Por · Revisão: Rafael Toledo · Atualizado em 2026-08-06 · 5 fontes oficiais verificadas

Descobrir que outra empresa pediu ou obteve no INPI o mesmo sinal usado pelo seu negócio exige separar pedido publicado de registro já concedido. O uso anterior de boa-fé pode gerar direito de precedência, mas não desfaz sozinho o título alheio nem autoriza ignorar prazos administrativos e judiciais.

O direito de precedência do art. 129, §1º, da LPI

O art. 129, § 1º, atribui precedência ao usuário de boa-fé que, no marco de prioridade ou depósito do pedido alheio, já acumulava seis meses de uso no Brasil. O sinal precisa colidir com o pedido e distinguir produtos ou serviços iguais, próximos ou afins. Quem invoca a regra deve provar datas, continuidade, relação entre as atividades e boa-fé na via adequada; a antiguidade do uso não cancela sozinha o certificado de terceiro.

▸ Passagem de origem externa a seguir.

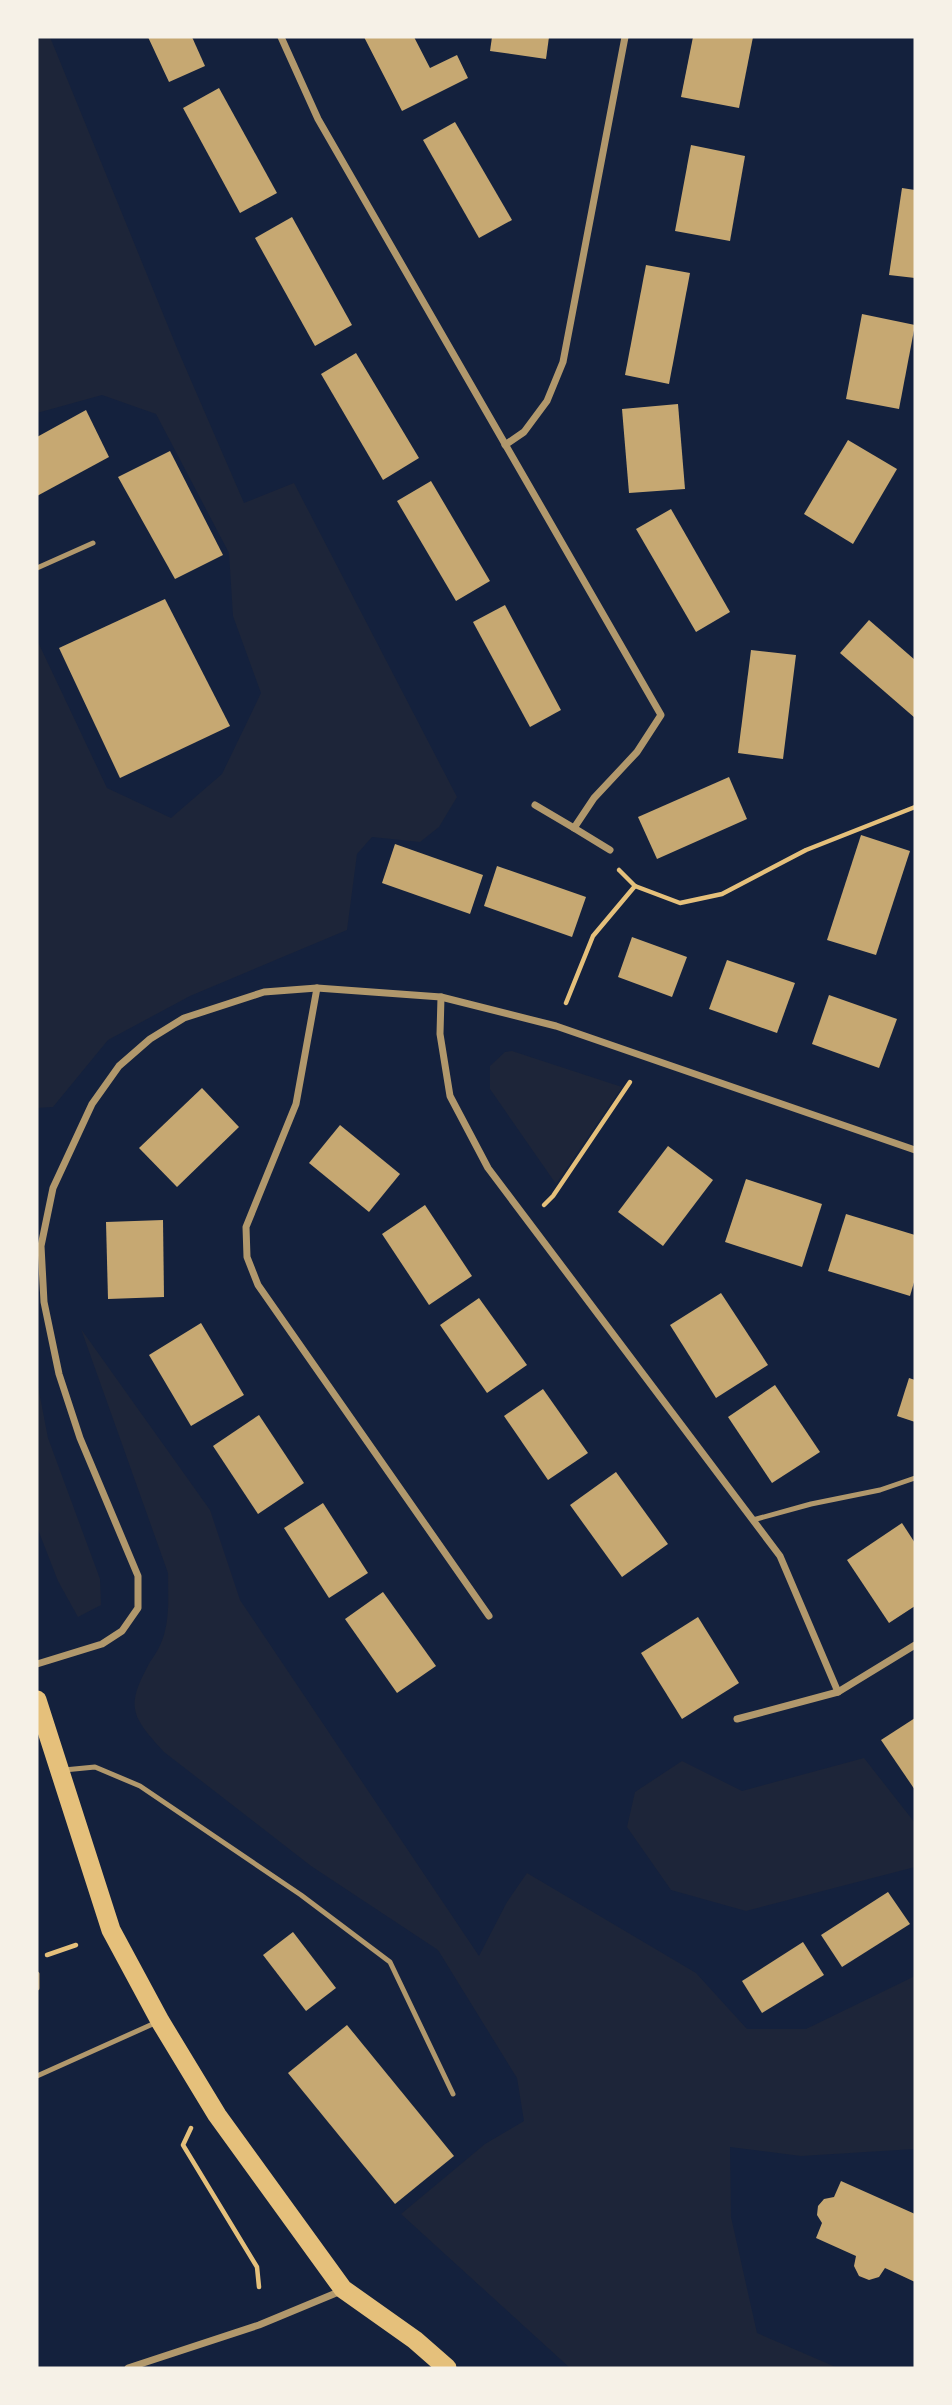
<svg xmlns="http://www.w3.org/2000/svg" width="952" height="2405" font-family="Literata,serif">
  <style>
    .green { fill: #1d2539 }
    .building { fill: #c6a872 }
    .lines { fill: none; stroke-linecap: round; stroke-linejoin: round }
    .path { stroke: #e5c07b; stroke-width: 4.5 }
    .service { stroke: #b1986c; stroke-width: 5 }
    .minor { stroke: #b1986c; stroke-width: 7 }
    .trunk { stroke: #e5c07b; stroke-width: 19 }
  </style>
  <rect width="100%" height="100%" fill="#14213d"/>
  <g class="green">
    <path d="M37,37H50L177,348L244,503L294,483L457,797L439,827L420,842L372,837L357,854L347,930L190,996L108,1040L53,1107L37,1108V640L107,788L171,818L222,774L261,693L233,616L229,553L156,414L102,395L37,413Z"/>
    <path d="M512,1051L622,1087L556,1184L490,1089V1066L505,1052Z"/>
    <path d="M81,1329L210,1510L240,1600L479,1956L507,1902L527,1873L696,1973L747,2029H806L915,1976V2149L801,2156L730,2147L731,2217L757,2333L838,2368H570L401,2214L485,2144L524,2121L517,2078L438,1950L311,1866L164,1752C131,1716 125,1707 150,1662C155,1655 160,1647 163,1638C170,1617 168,1595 168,1573Z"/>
    <path d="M37,1381L48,1438L100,1579L101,1605L78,1617L58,1581L37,1527Z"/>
    <path d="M864,1758L915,1823V1867L746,1911L671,1890L627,1827L635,1792L682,1761L742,1791Z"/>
  </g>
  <g class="building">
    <path d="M148,37H192L205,66L169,82Z"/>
    <path d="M364,37H414L430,68L457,55L468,78L402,111Z"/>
    <path d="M492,37H549L546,59L490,51Z"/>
    <path d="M693,37H753L739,108L681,97Z"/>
    <path d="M219,88L277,193L240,213L183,108Z"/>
    <path d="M455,122L512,220L479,238L423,140Z"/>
    <path d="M691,145L745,156L730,241L675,231Z"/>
    <path d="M902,188L915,190V278L889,275Z"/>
    <path d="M292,217L352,325L315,346L255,238Z"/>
    <path d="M646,265L690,273L669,384L625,375Z"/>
    <path d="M862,314L915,325L899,409L846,399Z"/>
    <path d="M356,353L419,458L383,480L321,374Z"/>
    <path d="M678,404L685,489L629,493L622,409Z"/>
    <path d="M86,410L109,457L37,496V437Z"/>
    <path d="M848,440L897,469L853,544L804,514Z"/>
    <path d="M170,451L223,555L175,579L118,477Z"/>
    <path d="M431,481L490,581L456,601L397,501Z"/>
    <path d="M671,509L730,612L696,632L636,529Z"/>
    <path d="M165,599L230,726L120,778L59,648Z"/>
    <path d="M505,605L561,710L530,727L473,622Z"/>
    <path d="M869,620L915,660V718L840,653Z"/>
    <path d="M751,650L796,655L783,759L738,753Z"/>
    <path d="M729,777L747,819L657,859L638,817Z"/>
    <path d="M861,835L910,851L876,955L827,940Z"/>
    <path d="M395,844L483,875L470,914L382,883Z"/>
    <path d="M497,866L586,897L572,937L484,906Z"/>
    <path d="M632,937L687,957L672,997L618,977Z"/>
    <path d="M727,960L795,983L777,1033L709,1009Z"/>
    <path d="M829,995L897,1019L879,1068L812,1044Z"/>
    <path d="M202,1088L239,1127L177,1187L139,1148Z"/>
    <path d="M340,1125L400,1174L369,1212L309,1163Z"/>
    <path d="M668,1146L713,1180L663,1246L618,1212Z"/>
    <path d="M746,1179L822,1204L802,1267L725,1242Z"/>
    <path d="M425,1205L472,1276L429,1305L382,1234Z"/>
    <path d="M846,1214L915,1235V1279L910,1296L828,1271Z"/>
    <path d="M163,1220L164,1297L108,1299L106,1222Z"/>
    <path d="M721,1293L768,1365L716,1398L670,1325Z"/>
    <path d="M479,1298L527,1365L487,1393L440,1325Z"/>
    <path d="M201,1323L244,1395L191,1426L149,1355Z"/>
    <path d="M909,1378L915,1380V1422L897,1416Z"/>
    <path d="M775,1385L820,1452L772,1483L728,1417Z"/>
    <path d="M543,1389L588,1453L548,1480L504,1416Z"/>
    <path d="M259,1415L304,1483L258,1514L213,1446Z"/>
    <path d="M616,1472L668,1544L622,1577L570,1505Z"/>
    <path d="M323,1503L368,1573L329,1598L284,1528Z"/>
    <path d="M902,1523L915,1543V1606L889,1623L847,1560Z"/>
    <path d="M383,1592L436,1666L397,1693L345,1619Z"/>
    <path d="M698,1617L739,1683L682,1719L641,1653Z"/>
    <path d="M915,1718V1790L881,1740Z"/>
    <path d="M888,1892L910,1924L842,1967L821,1935Z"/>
    <path d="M293,1932L336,1988L306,2011L263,1955Z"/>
    <path d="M803,1942L824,1975L762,2013L742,1981Z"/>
    <path d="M347,2025L454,2156L395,2204L288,2073Z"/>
    <path d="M841,2181L915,2214V2282L885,2268L879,2277L869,2280L859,2276L854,2266L856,2256L816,2238L822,2223L817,2215L818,2206L824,2199L834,2197Z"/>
  </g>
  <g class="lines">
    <g class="path">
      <path d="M619,870L635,886"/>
      <path d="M566,1003L593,936L635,886L680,903L722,894L806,850L915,807"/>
      <path d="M544,1205L553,1196L630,1082"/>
      <path d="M47,1955L76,1945"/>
      <path d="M191,2128L183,2145L257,2267L259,2287"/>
    </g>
    <g class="service">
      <path d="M37,568L93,543"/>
      <path d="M753,1520L811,1504L880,1490L915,1478"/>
      <path d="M64,1770L95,1767L140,1786L301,1895L390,1962L453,2094"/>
      <path d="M37,1974V1988"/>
      <path d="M37,2076L155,2023"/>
    </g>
    <g class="minor">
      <path d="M281,37L318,119L661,715L637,752L594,798L574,828L610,850"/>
      <path d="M505,445L524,432L547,401L563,362L625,37"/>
      <path d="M535,805L574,828"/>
      <path d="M317,988L296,1104L246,1227L247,1257L258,1285L489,1616"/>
      <path d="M441,997L440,1034L450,1096L488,1168L780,1556L838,1692"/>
      <path d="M37,1664L102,1644L122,1631L138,1608V1576L80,1438L59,1374L44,1302L41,1246L53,1188L92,1104L119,1066L150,1039L184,1018L264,992L317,988L441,997L556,1026L915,1150"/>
      <path d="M737,1719L838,1692L915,1645"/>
      <path d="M128,2368L259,2325L341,2291"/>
    </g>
    <path class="trunk" d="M37,1700L111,1930L160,2021L217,2115L343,2289L415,2340L447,2368"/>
  </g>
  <rect width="952" height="2405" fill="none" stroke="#f6f1e7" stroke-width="77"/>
</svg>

Como reunir a prova do uso anterior

A prova precisa ser datada e verificável: notas fiscais antigas, contratos com fornecedores ou clientes, registros de domínio de internet, fotos datadas da fachada ou de material publicitário, extratos de redes sociais com data de criação do perfil. Quanto mais documentos convergentes e anteriores à data de depósito do registro alheio, mais sólida fica a demonstração de que o uso já existia de fato, e não é uma alegação construída depois do problema aparecer.

O caminho para exercer a precedência

A medida depende do estágio do processo. A publicação do pedido abre oposição por 60 dias, conforme o art. 158. Se já houve expedição do certificado, a janela administrativa de nulidade dura 180 dias a partir desse ato, nos termos do art. 169. A ação federal de nulidade, com participação do INPI, está sujeita a cinco anos contados da concessão (art. 174). Oposição, processo administrativo e ação judicial têm objetos e termos iniciais próprios.

Quando a precedência não é suficiente

A precedência pode falhar quando não há seis meses de uso anterior, quando os documentos não demonstram uso como marca, quando faltam boa-fé ou afinidade entre atividades, ou quando o conjunto dos sinais não gera a colisão alegada. Nessa hipótese, coexistência delimitada ou transição podem ser avaliadas sem presumir derrota: marcas fracas, elementos comuns e mercados distantes também influenciam a extensão efetiva da exclusividade.

A precedência também exige pedido próprio

No exame administrativo, não basta opor-se ao depósito alheio e provar uso anterior. O Manual de Marcas exige que quem reivindica a precedência comprove também o depósito de pedido próprio para o sinal discutido. Esse novo processo será examinado quanto a distintividade, impedimentos e demais requisitos, sem concessão automática. A providência deve ser coordenada com a oposição: especificação, titular e apresentação do sinal precisam refletir o uso que os documentos realmente demonstram.

Um exemplo prático

Uma marcenaria usa certo nome há sete anos e descobre a publicação recente de pedido idêntico para móveis. Ela reúne notas fiscais, domínio, fotografias e publicidade anteriores e apresenta oposição dentro dos 60 dias, além de avaliar pedido próprio. Se, ao contrário, o certificado já tiver sido expedido, será preciso examinar nulidade administrativa ou ação federal, conforme a data. Organizar a prova por canal digital seguro ajuda a cumprir o prazo, sem prometer que antiguidade documental basta para obter o registro.

Por que agir rápido muda o resultado

Perder a oposição não significa necessariamente aguardar sem agir até o fim de todos os atos, nem torna automática a nulidade futura. O interessado pode acompanhar o processo, avaliar seu próprio depósito e preparar a medida compatível com o estágio real. O ponto decisivo é não usar desconhecimento como explicação para deixar vencer também os 180 dias administrativos ou os cinco anos judiciais depois da concessão.

Perguntas frequentes

O prazo de seis meses de uso anterior conta a partir de quando?

Na data da prioridade ou do depósito do pedido alheio, o interessado precisa demonstrar que já usava a marca no Brasil havia pelo menos seis meses. O marco não é a concessão posterior, e a prova deve alcançar o período anterior à referência temporal aplicável ao pedido.